Segment Open
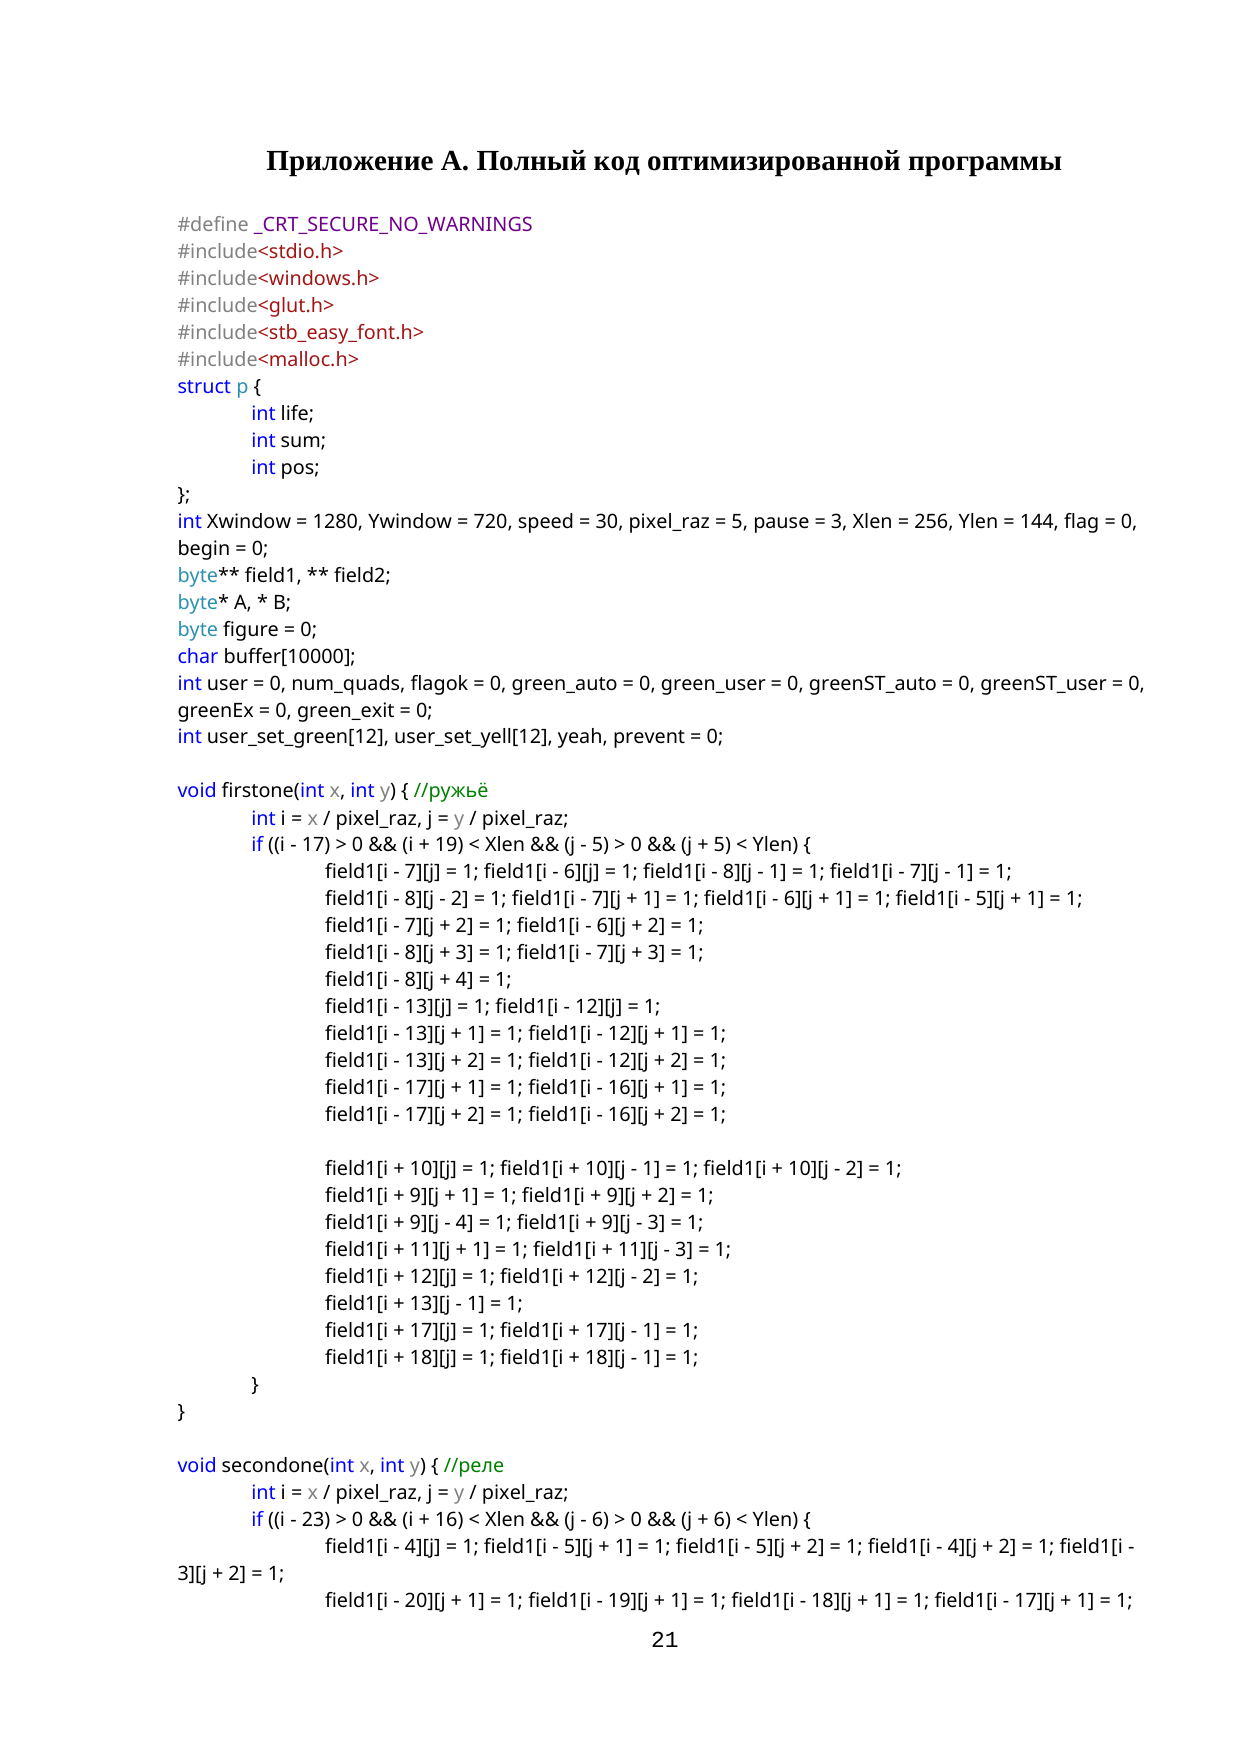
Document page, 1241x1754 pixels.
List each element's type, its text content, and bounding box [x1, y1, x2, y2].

text #include<glut.h> [177, 291, 1152, 318]
text field1[i - 20][j + 1] = 1; field1[i - 19][j + 1] = 1; field1[i - 18][j + 1] = 1; field1[i - 17][j + 1] = 1; [177, 1586, 1152, 1613]
text field1[i + 18][j] = 1; field1[i + 18][j - 1] = 1; [177, 1343, 1152, 1370]
text int i = x / pixel_raz, j = y / pixel_raz; [177, 804, 1152, 831]
text field1[i - 17][j + 1] = 1; field1[i - 16][j + 1] = 1; [177, 1073, 1152, 1101]
text int i = x / pixel_raz, j = y / pixel_raz; [177, 1478, 1152, 1505]
text #include<malloc.h> [177, 345, 1152, 372]
text if ((i - 23) > 0 && (i + 16) < Xlen && (j - 6) > 0 && (j + 6) < Ylen) { [177, 1505, 1152, 1532]
text byte figure = 0; [177, 615, 1152, 642]
text #include<stdio.h> [177, 237, 1152, 264]
text field1[i - 13][j + 2] = 1; field1[i - 12][j + 2] = 1; [177, 1047, 1152, 1073]
text field1[i + 11][j + 1] = 1; field1[i + 11][j - 3] = 1; [177, 1235, 1152, 1262]
text byte* A, * B; [177, 588, 1152, 615]
text int sum; [177, 426, 1152, 453]
text #include<windows.h> [177, 264, 1152, 291]
text field1[i + 12][j] = 1; field1[i + 12][j - 2] = 1; [177, 1262, 1152, 1289]
text field1[i + 9][j + 1] = 1; field1[i + 9][j + 2] = 1; [177, 1181, 1152, 1208]
text field1[i - 8][j + 3] = 1; field1[i - 7][j + 3] = 1; [177, 939, 1152, 966]
text field1[i - 8][j + 4] = 1; [177, 966, 1152, 993]
text field1[i - 13][j] = 1; field1[i - 12][j] = 1; [177, 993, 1152, 1019]
text field1[i + 17][j] = 1; field1[i + 17][j - 1] = 1; [177, 1316, 1152, 1343]
text field1[i - 17][j + 2] = 1; field1[i - 16][j + 2] = 1; [177, 1101, 1152, 1127]
text int pos; [177, 453, 1152, 480]
text int user = 0, num_quads, flagok = 0, green_auto = 0, green_user = 0, greenST_auto = 0, greenST_user = 0, greenEx = 0, green_exit = 0; [177, 669, 1152, 723]
text int Xwindow = 1280, Ywindow = 720, speed = 30, pixel_raz = 5, pause = 3, Xlen = 256, Ylen = 144, flag = 0, begin = 0; [177, 507, 1152, 561]
text byte** field1, ** field2; [177, 561, 1152, 588]
text field1[i - 13][j + 1] = 1; field1[i - 12][j + 1] = 1; [177, 1019, 1152, 1047]
text void secondone(int x, int y) { //реле [177, 1451, 1152, 1478]
text int life; [177, 399, 1152, 426]
text field1[i + 13][j - 1] = 1; [177, 1289, 1152, 1316]
text char buffer[10000]; [177, 642, 1152, 669]
text #define _CRT_SECURE_NO_WARNINGS [177, 210, 1152, 237]
text }; [177, 480, 1152, 507]
text field1[i - 8][j - 2] = 1; field1[i - 7][j + 1] = 1; field1[i - 6][j + 1] = 1; field1[i - 5][j + 1] = 1; [177, 885, 1152, 912]
text field1[i + 10][j] = 1; field1[i + 10][j - 1] = 1; field1[i + 10][j - 2] = 1; [177, 1154, 1152, 1181]
text int user_set_green[12], user_set_yell[12], yeah, prevent = 0; [177, 723, 1152, 750]
text struct p { [177, 372, 1152, 399]
text if ((i - 17) > 0 && (i + 19) < Xlen && (j - 5) > 0 && (j + 5) < Ylen) { [177, 831, 1152, 858]
text void firstone(int x, int y) { //ружьё [177, 777, 1152, 804]
text field1[i + 9][j - 4] = 1; field1[i + 9][j - 3] = 1; [177, 1208, 1152, 1235]
text } [177, 1397, 1152, 1424]
text field1[i - 7][j + 2] = 1; field1[i - 6][j + 2] = 1; [177, 912, 1152, 939]
text #include<stb_easy_font.h> [177, 318, 1152, 345]
text field1[i - 4][j] = 1; field1[i - 5][j + 1] = 1; field1[i - 5][j + 2] = 1; field1[i - 4][j + 2] = 1; field1[i - 3][j + 2] = 1; [177, 1532, 1152, 1586]
text field1[i - 7][j] = 1; field1[i - 6][j] = 1; field1[i - 8][j - 1] = 1; field1[i - 7][j - 1] = 1; [177, 858, 1152, 885]
subtitle Приложение А. Полный код оптимизированной программы [177, 143, 1152, 177]
text } [177, 1370, 1152, 1397]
Segment Closed
* [DIRECTIVE]: Return the data exactly. Pictures stay out.

* [OUTPUT FOR THIS TASK]:
Document page, 1241x1754 pixels.
List each element's type, its text content, and bounding box [x1, y1, x2, y2].

text #include<glut.h> [177, 291, 1152, 318]
text field1[i - 20][j + 1] = 1; field1[i - 19][j + 1] = 1; field1[i - 18][j + 1] = 1; field1[i - 17][j + 1] = 1; [177, 1586, 1152, 1613]
text field1[i + 18][j] = 1; field1[i + 18][j - 1] = 1; [177, 1343, 1152, 1370]
text int i = x / pixel_raz, j = y / pixel_raz; [177, 804, 1152, 831]
text field1[i - 17][j + 1] = 1; field1[i - 16][j + 1] = 1; [177, 1073, 1152, 1101]
text int i = x / pixel_raz, j = y / pixel_raz; [177, 1478, 1152, 1505]
text #include<malloc.h> [177, 345, 1152, 372]
text if ((i - 23) > 0 && (i + 16) < Xlen && (j - 6) > 0 && (j + 6) < Ylen) { [177, 1505, 1152, 1532]
text byte figure = 0; [177, 615, 1152, 642]
text #include<stdio.h> [177, 237, 1152, 264]
text field1[i - 13][j + 2] = 1; field1[i - 12][j + 2] = 1; [177, 1047, 1152, 1073]
text field1[i + 11][j + 1] = 1; field1[i + 11][j - 3] = 1; [177, 1235, 1152, 1262]
text byte* A, * B; [177, 588, 1152, 615]
text int sum; [177, 426, 1152, 453]
text #include<windows.h> [177, 264, 1152, 291]
text field1[i + 12][j] = 1; field1[i + 12][j - 2] = 1; [177, 1262, 1152, 1289]
text field1[i + 9][j + 1] = 1; field1[i + 9][j + 2] = 1; [177, 1181, 1152, 1208]
text field1[i - 8][j + 3] = 1; field1[i - 7][j + 3] = 1; [177, 939, 1152, 966]
text field1[i - 8][j + 4] = 1; [177, 966, 1152, 993]
text field1[i - 13][j] = 1; field1[i - 12][j] = 1; [177, 993, 1152, 1019]
text field1[i + 17][j] = 1; field1[i + 17][j - 1] = 1; [177, 1316, 1152, 1343]
text field1[i - 17][j + 2] = 1; field1[i - 16][j + 2] = 1; [177, 1101, 1152, 1127]
text int pos; [177, 453, 1152, 480]
text int user = 0, num_quads, flagok = 0, green_auto = 0, green_user = 0, greenST_auto = 0, greenST_user = 0, greenEx = 0, green_exit = 0; [177, 669, 1152, 723]
text int Xwindow = 1280, Ywindow = 720, speed = 30, pixel_raz = 5, pause = 3, Xlen = 256, Ylen = 144, flag = 0, begin = 0; [177, 507, 1152, 561]
text byte** field1, ** field2; [177, 561, 1152, 588]
text field1[i - 13][j + 1] = 1; field1[i - 12][j + 1] = 1; [177, 1019, 1152, 1047]
text void secondone(int x, int y) { //реле [177, 1451, 1152, 1478]
text int life; [177, 399, 1152, 426]
text field1[i + 13][j - 1] = 1; [177, 1289, 1152, 1316]
text char buffer[10000]; [177, 642, 1152, 669]
text #define _CRT_SECURE_NO_WARNINGS [177, 210, 1152, 237]
text }; [177, 480, 1152, 507]
text field1[i - 8][j - 2] = 1; field1[i - 7][j + 1] = 1; field1[i - 6][j + 1] = 1; field1[i - 5][j + 1] = 1; [177, 885, 1152, 912]
text field1[i + 10][j] = 1; field1[i + 10][j - 1] = 1; field1[i + 10][j - 2] = 1; [177, 1154, 1152, 1181]
text int user_set_green[12], user_set_yell[12], yeah, prevent = 0; [177, 723, 1152, 750]
text struct p { [177, 372, 1152, 399]
text if ((i - 17) > 0 && (i + 19) < Xlen && (j - 5) > 0 && (j + 5) < Ylen) { [177, 831, 1152, 858]
text void firstone(int x, int y) { //ружьё [177, 777, 1152, 804]
text field1[i + 9][j - 4] = 1; field1[i + 9][j - 3] = 1; [177, 1208, 1152, 1235]
text } [177, 1397, 1152, 1424]
text field1[i - 7][j + 2] = 1; field1[i - 6][j + 2] = 1; [177, 912, 1152, 939]
text #include<stb_easy_font.h> [177, 318, 1152, 345]
text field1[i - 4][j] = 1; field1[i - 5][j + 1] = 1; field1[i - 5][j + 2] = 1; field1[i - 4][j + 2] = 1; field1[i - 3][j + 2] = 1; [177, 1532, 1152, 1586]
text field1[i - 7][j] = 1; field1[i - 6][j] = 1; field1[i - 8][j - 1] = 1; field1[i - 7][j - 1] = 1; [177, 858, 1152, 885]
subtitle Приложение А. Полный код оптимизированной программы [177, 143, 1152, 177]
text } [177, 1370, 1152, 1397]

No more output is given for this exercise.